Cohort and methodology notes

t₀ anchor: CXR acquisition timestamp (DICOM StudyDate + StudyTime). Every clinical feature comes from the ED triage intake, which structurally precedes imaging. There are no post-t₀ features.

Label policy: CheXpert uncertain labels are excluded from training (u_ignore). Results under u_zero and u_one policies are included in the ablation.

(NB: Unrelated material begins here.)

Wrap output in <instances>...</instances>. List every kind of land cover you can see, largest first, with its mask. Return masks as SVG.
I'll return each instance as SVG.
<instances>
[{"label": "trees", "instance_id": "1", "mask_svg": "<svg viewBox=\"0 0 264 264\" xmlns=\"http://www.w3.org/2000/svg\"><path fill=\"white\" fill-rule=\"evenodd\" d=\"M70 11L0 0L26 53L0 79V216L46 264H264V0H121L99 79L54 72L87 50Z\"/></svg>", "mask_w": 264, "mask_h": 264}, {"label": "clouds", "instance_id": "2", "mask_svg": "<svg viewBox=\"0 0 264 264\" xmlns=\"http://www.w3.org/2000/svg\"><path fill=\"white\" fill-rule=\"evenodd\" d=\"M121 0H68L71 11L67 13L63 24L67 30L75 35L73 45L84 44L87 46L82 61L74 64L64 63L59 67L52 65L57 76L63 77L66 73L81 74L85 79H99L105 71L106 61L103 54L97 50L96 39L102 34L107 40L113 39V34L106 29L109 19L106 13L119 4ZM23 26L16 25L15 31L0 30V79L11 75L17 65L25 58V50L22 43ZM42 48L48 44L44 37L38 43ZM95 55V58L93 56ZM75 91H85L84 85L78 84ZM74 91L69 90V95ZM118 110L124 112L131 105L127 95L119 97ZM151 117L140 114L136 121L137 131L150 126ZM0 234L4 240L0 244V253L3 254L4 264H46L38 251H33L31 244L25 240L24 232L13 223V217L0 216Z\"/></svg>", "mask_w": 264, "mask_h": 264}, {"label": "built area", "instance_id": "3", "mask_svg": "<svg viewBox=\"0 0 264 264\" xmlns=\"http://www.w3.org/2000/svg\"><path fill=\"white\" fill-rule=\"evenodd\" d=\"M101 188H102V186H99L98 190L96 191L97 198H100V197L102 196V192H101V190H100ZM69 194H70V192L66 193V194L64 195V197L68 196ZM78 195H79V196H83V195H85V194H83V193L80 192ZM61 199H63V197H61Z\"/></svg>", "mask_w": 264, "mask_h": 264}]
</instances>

Split: Patients ranked by their first t₀, then assigned 80/10/10. No patient appears in more than one split.


Setup

pip install -r requirements_dev.txt
pip install -e . --no-deps

MIMIC data requires PhysioNet credentialed access. After downloading, set your local paths:

cp configs/paths.local.example.yaml configs/paths.local.yaml
# fill in MIMIC roots in paths.local.yaml

Build the cohort manifests from raw MIMIC data first (required before any training step):

bash scripts/run_data_pipeline.sh

Then run the training and evaluation pipeline:

make pretrain             # multilabel CheXpert pretraining
make finetune_image       # image-only binary pneumonia
make finetune_multimodal  # image + triage fusion
make train_clinical       # logistic regression and XGBoost baselines
make evaluate             # bootstrap, calibration, ablation
make shap                 # SHAP for XGBoost
make report               # write final_publication_report.json
make all                  # full pipeline (after run_data_pipeline.sh)

Docker (requires GPU):

docker build -t multimodal-pneumonia .
docker run --gpus all \
  -v /path/to/mimic_cxr_jpg:/workspace/mimic_cxr_jpg:ro \
  -v /path/to/mimic_iv_ed:/workspace/mimic_iv_ed:ro \
  -v /path/to/artifacts:/workspace/artifacts \
  multimodal-pneumonia make all

Trained weights (~800 MB–1.2 GB per checkpoint) are not redistributed under the PhysioNet Data Use Agreement. To obtain weights, complete PhysioNet credentialing and re-run make all after configuring configs/paths.local.yaml.


Tests

python -m pytest tests/ -v

77 tests, 1 skipped (requires the temporal constraint columns). Tests cover model forward passes, feature clipping bounds, bootstrap metric computation, and pipeline QC invariants. No MIMIC data required.


Dashboard

streamlit run streamlit_app.py

The dashboard reads pre-computed metrics from artifacts/evaluation/ and runs without MIMIC access for browsing results, calibration plots, bootstrap comparisons, and Grad-CAM overlays.


Data compliance

Uses MIMIC-CXR-JPG v2.1.0, MIMIC-IV v2.2, and MIMIC-IV-ED v2.2 under the PhysioNet Credentialed Health Data License. No patient-level data is committed to this repository. Reproducing results requires completing PhysioNet credentialing at physionet.org.